■ Short exercise ■
Select each line below that contains the word "results" and copy it out.

■ Exercise inputs ■
========================================================================

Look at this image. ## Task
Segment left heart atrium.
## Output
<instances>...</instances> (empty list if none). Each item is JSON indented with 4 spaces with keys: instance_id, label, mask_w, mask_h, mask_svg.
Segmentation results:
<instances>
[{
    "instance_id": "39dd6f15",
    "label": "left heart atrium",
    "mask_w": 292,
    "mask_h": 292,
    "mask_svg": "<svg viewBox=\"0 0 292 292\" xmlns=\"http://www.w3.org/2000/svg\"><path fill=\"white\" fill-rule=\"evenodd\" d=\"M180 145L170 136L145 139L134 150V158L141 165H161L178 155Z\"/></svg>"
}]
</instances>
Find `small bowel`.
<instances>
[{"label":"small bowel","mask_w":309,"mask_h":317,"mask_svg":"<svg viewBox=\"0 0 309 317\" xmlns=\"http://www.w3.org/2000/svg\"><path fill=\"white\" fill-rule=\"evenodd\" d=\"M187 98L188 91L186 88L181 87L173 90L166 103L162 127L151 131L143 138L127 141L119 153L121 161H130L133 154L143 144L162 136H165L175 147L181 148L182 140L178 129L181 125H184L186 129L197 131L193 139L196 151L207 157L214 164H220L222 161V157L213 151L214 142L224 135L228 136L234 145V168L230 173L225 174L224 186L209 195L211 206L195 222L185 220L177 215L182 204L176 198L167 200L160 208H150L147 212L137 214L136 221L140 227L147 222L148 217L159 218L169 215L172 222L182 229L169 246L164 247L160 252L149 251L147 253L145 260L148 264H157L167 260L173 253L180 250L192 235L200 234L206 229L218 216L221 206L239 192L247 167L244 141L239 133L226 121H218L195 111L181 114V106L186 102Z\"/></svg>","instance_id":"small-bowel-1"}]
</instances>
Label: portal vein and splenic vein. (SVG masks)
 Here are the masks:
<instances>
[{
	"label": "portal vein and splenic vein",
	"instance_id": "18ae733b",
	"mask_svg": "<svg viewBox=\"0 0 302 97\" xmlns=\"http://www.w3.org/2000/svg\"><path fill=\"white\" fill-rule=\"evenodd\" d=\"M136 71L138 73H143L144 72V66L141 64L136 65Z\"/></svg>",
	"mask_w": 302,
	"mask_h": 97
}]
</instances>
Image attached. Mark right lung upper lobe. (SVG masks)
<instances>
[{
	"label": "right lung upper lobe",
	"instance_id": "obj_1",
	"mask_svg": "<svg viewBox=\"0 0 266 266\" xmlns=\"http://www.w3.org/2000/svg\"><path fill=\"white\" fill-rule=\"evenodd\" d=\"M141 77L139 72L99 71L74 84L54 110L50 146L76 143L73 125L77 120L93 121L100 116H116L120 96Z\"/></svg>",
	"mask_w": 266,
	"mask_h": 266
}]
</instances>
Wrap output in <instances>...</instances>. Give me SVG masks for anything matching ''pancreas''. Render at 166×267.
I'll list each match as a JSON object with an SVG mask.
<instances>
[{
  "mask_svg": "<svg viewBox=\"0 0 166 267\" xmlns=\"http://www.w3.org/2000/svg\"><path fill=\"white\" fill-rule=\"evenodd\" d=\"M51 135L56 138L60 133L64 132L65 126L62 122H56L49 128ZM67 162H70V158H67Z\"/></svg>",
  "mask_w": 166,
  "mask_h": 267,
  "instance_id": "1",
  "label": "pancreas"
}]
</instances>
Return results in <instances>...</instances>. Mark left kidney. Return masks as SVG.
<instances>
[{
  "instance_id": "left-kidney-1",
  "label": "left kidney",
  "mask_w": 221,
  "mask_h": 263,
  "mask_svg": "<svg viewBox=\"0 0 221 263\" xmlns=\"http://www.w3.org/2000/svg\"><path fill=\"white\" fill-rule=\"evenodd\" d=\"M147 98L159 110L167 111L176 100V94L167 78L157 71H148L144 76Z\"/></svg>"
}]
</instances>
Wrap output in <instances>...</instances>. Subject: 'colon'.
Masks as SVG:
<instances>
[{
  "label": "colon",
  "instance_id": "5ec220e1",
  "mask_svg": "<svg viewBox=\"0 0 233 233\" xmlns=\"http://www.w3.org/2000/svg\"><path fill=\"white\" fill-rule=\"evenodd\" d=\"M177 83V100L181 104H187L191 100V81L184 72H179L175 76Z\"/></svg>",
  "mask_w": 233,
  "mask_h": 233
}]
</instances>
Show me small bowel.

========================================================================

■ Response for this exercise ■
Segmentation results:
Return results in <instances>...</instances>. Mark left kidney. Return masks as SVG.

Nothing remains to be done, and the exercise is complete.